Luidspreker
chassis keuze.
Een van de allerbelangrijkste dingen bij
het ontwerpen van een luidspreker is de keuze van de
luidsprekerunits die in de luidspreker komen.
Het principe is vrij simpel. Een spoel
wordt in een elektromagnetisch veld in beweging gezet. Deze is
verbonden met een conus. Deze conus is verbonden
met de lucht en geeft de beweging
over aan de lucht.
Alleen net zo simpel als dit is blijkt hier
in de praktijk ongelofelijk veel fout te gaan.

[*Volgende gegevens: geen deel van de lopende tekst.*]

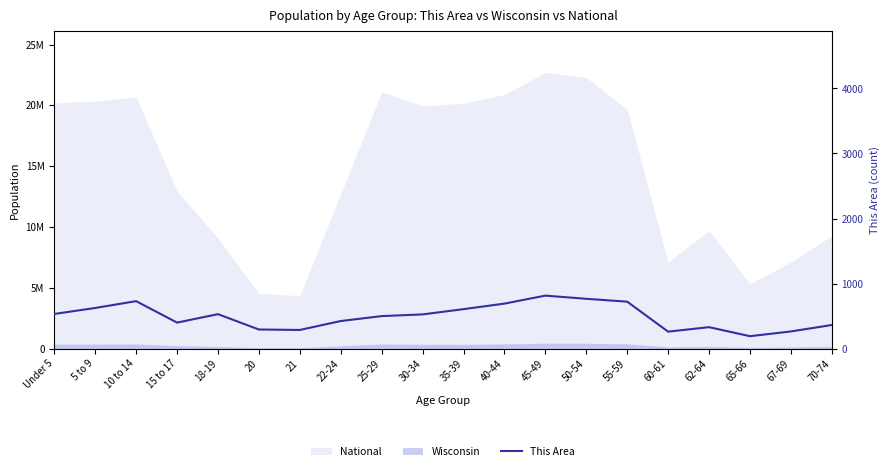

The value at 70-74 is 362. True or false?

True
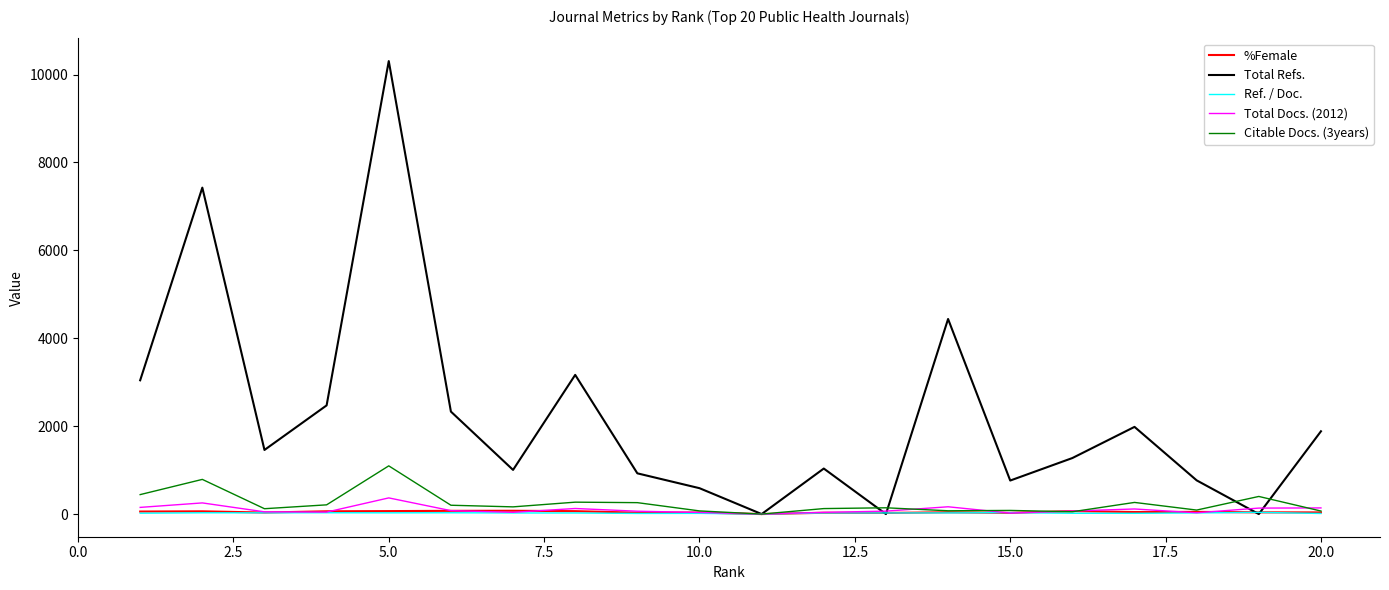

What is the maximum value shown in the chart?

10308.0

Kleuring en vervorming van de klank.
Het meest voorkomende is het gebruik van te
zachte of te dunne conus membranen.
Bijvoorbeeld polypropyleen of allerlei
daarop lijkende materialen zoals TPX, HD-A, HD-I Neoflex en
bextreen zijn zachte materialen met een hele hoge demping.
Deze demping is geen probleem als het gaat
om het stoppen van de beweing als deze niet meer gewenst is. Het
probleem zit hem in het op gang komen
van de conus. De spoel probeert de conus in
beweging te zetten maar door de zachtheid van het materiaal komt
deze, steeds verder van de spoel, maar langzaam in beweging. En
zo klinken deze speakers dan ook. Langzaam. Sloom. Te
warm, sloom, details gaan missen, de basweergave is niet strak .

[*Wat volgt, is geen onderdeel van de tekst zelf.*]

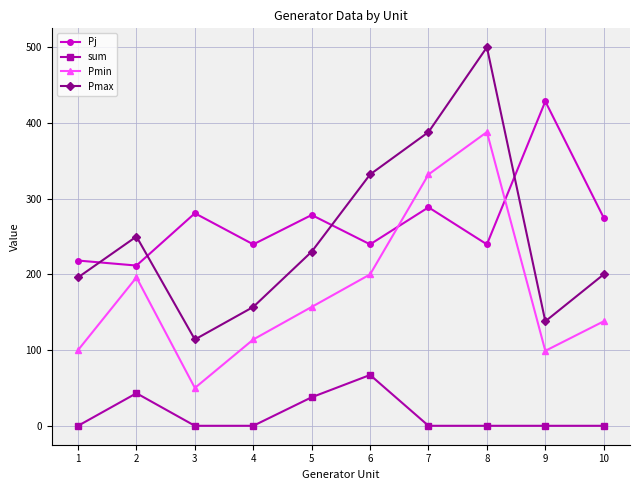

What is the highest value of the sum series?

67.1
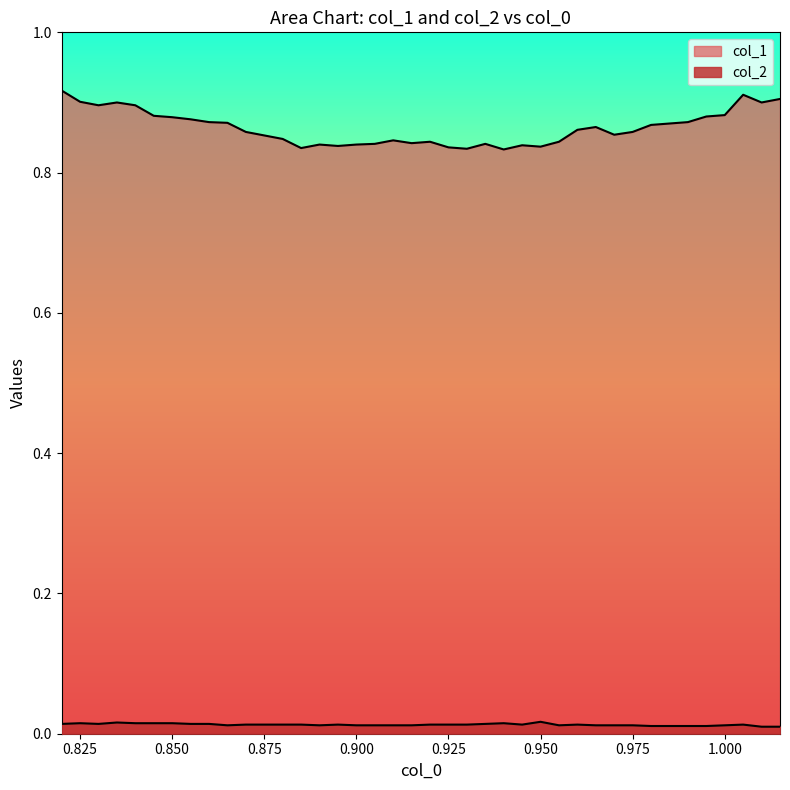

In col_1, how many points are lower than both neighbors (excluding endpoints)?

9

Het geluid wordt soms te plastik achtig van klank. Het geluid
wordt erg gekleurd.
Aan de andere kant staan harde materialen.
Zoals aluminium, koolstofvezel, glasvezel keramische materialen
(Thiel-Accuton) (aluminium oxide) diamant, aramide vezel (kevlar).
Deze zijn zeer hard en hebben zeer weinig
demping in zich zitten.
Deze hebben de neiging om koud en levenloos
te klinken. Aluminium, koolstofvezel, glasvezel vooral koud en
hard. Keramische materialen en kevlar
vooral wat levenloos en vlak.
In de zachte en harde materialen zijn
natuurlijk varianten te vinden die een tussenweg proberen te
verkrijgen. Soms lukt dat goed. Meestal niet.
Papier met een aanvulling van een dempend
en verstijvend materiaal blijkt nog steeds het ideaal. Het
materiaal wat de bomen in een miljoenen jaren
durende evolutie hebben gecreëerd blijkt
nog steeds de beste eigenschappen te hebben.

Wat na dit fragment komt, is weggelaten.